PG | 2 h 23 min | Drama | 1995
Glenn Holland (Richard Dreyfuss) dreams of being “famous, rich … probably both” as a big-time composer. Biding his time writing a symphony, he teaches music in a school just to pay the bills, while his wife Iris (Glenne Headly) earns a bit from her photography assignments. Obsessed with listening and being listened to, he’s devastated when their son, Cole (Anthony Natale), is born deaf.
Holland first struggles to teach, the way his students struggle to hit the right notes. Gradually, they learn from each other, and he stumbles upon the real art of teaching. But his bonds at school grow at the expense of bonds at home. Caring for a growing Cole on her own exhausts Iris Holland, and she’s fed up with the increasingly resentful distance between father and son.
Still, school isn’t a breeze. Bureaucratic administrators, no fans of the arts, limit Holland’s impact. Others benefit from it regardless: colleague and football coach Bill Meister (Jay Thomas), students Rowena Morgan (Jean Louisa Kelly), Louis Russ (Damon Whitaker), Gertrude Lang (Alicia Witt), and hundreds of others.
When funding cuts arrive, the arts, considered a luxury, proves an easier target than science or math, which are considered essential.
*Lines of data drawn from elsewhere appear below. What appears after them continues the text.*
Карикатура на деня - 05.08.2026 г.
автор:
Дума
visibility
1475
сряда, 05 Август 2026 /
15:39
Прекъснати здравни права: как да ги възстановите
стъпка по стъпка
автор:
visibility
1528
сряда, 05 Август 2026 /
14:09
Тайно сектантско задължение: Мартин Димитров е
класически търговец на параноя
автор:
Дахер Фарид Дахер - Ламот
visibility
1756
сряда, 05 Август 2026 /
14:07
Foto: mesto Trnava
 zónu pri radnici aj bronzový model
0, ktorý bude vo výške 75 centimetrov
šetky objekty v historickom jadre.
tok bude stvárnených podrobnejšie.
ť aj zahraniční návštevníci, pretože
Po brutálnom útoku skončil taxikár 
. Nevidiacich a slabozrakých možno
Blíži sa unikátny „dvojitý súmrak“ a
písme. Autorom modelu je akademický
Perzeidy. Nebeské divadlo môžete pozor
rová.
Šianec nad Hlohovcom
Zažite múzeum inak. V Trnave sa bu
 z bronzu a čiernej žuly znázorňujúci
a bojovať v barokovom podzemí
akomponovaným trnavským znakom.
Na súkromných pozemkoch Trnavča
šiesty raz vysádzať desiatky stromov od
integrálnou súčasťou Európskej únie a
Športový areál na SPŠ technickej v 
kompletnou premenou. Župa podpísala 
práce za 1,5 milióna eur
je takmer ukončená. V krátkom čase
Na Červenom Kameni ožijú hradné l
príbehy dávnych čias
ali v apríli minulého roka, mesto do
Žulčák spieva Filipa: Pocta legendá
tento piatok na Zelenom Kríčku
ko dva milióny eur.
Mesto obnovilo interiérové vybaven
With his symphony on the back-burner, Holland now hurls himself into saving the arts program and his job, but in vain. Just when he thinks that his 30-year career has been for nothing, his students teach him one last thing.
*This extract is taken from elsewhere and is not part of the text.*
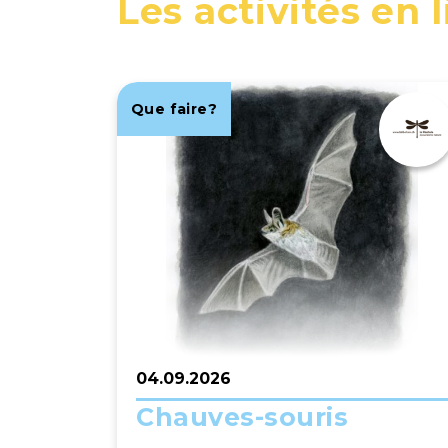
Les activités en 
Que faire?
04.09.2026
Chauves-souris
“Opus” (Latin for “composition”) is typically a work of art whose whole is greater than the sum of its parts. It says something loftier than its components do. Holland’s big lesson? The “free time” he’d hoped for (to spend with his family or compose music) disappears as he gives it away, little by little, to students needing extra lessons. Teaching, he discovers, is a vocation more than a job. And only teachers who also learn along the way become great, not merely good.
Filmmaking Masterclass
Stephen Herek crafts several moving scenes: Lang on the clarinet, Russ on the drum, and Morgan’s vocal performance.Patrick Sheane Duncan’s screenplay bristles with wit. Meister wants Russ (his gifted halfback with low grades) in a marching band, only so Russ can win credits to qualify for football. Holland agrees to help. But Russ has no music sense. OK. Does Russ fancy any instrument? The boy brightens, “Electric guitar!” Understated, Holland smiles, “This is a marching band, the extension cord will kill us.”
Brilliantly, Mr. Dreyfuss portrays a man caught between his passion and his profession, who finds his calling somewhere in between: teaching students that he (and others) found unteachable. Mr. Natale, deaf in real-life, and Headly depict the pain that mother and son feel over fading from Holland’s priorities. And their longing to win him back.
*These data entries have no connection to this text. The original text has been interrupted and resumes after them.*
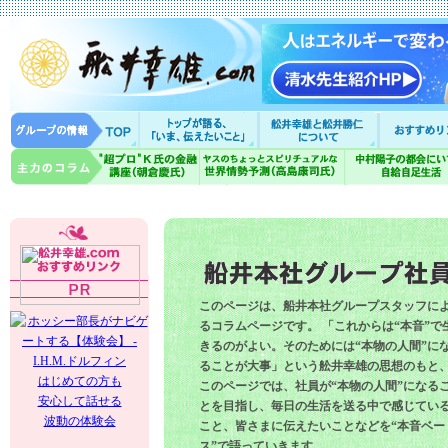
このページは、船井本社グループスタッフに
るコラムページです。 「これからは“本音”で
きるのがよい。そのためには“本物の人間”に
ることが大事」という舩井幸雄の思想のもと
はじめての方も
このページでは、社員が“本物の人間”になる
安心して話せる
とを目指し、毎日の生活を送る中で感じてい
波動の体験会
こと、皆さまに伝えたいことなどを“本音ベー
ス”で語っていきます。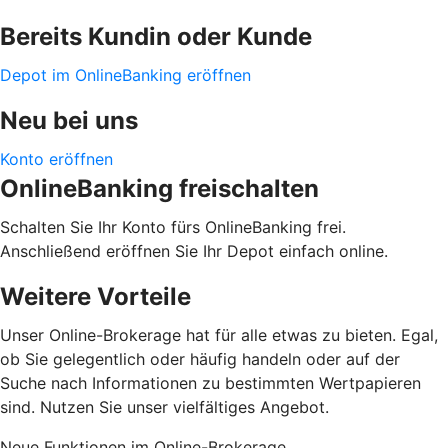
Bereits Kundin oder Kunde
Depot im OnlineBanking eröffnen
Neu bei uns
Konto eröffnen
OnlineBanking freischalten
Schalten Sie Ihr Konto fürs OnlineBanking frei.
Anschließend eröffnen Sie Ihr Depot einfach online.
Weitere Vorteile
Unser Online-Brokerage hat für alle etwas zu bieten. Egal,
ob Sie gelegentlich oder häufig handeln oder auf der
Suche nach Informationen zu bestimmten Wertpapieren
sind. Nutzen Sie unser vielfältiges Angebot.
Neue Funktionen im Online-Brokerage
For all their tributes to teachers, Mr. Herek and Mr. Duncan make their point about parents, too. Desperate to communicate with Cole, Holland and Iris start him on sign language. The instructor agrees, but clarifies that only basic training can be outsourced, “The most important teacher your child will ever have is you,” she says to them.
Composing is a deeply individual, even interior, experience. So, when Holland forces himself to learn composing on a teeming campus, his spirit revolts. He’d rather be at his piano, conjuring tunes into existence, willing melodies into being. Teaching pushes him out of, and beyond, himself.
Holland finds one vocation by, largely, losing another, not by hedging his bets. His gift to his students is not just his music (“notes on a page”) but the gift of himself. Learning to respect the glorious, varied tradition of music with its truth and its beauty, they learn to respect themselves and others. Holland finds his art by letting go of it, at least his idea of it. Then, miraculously, art finds him.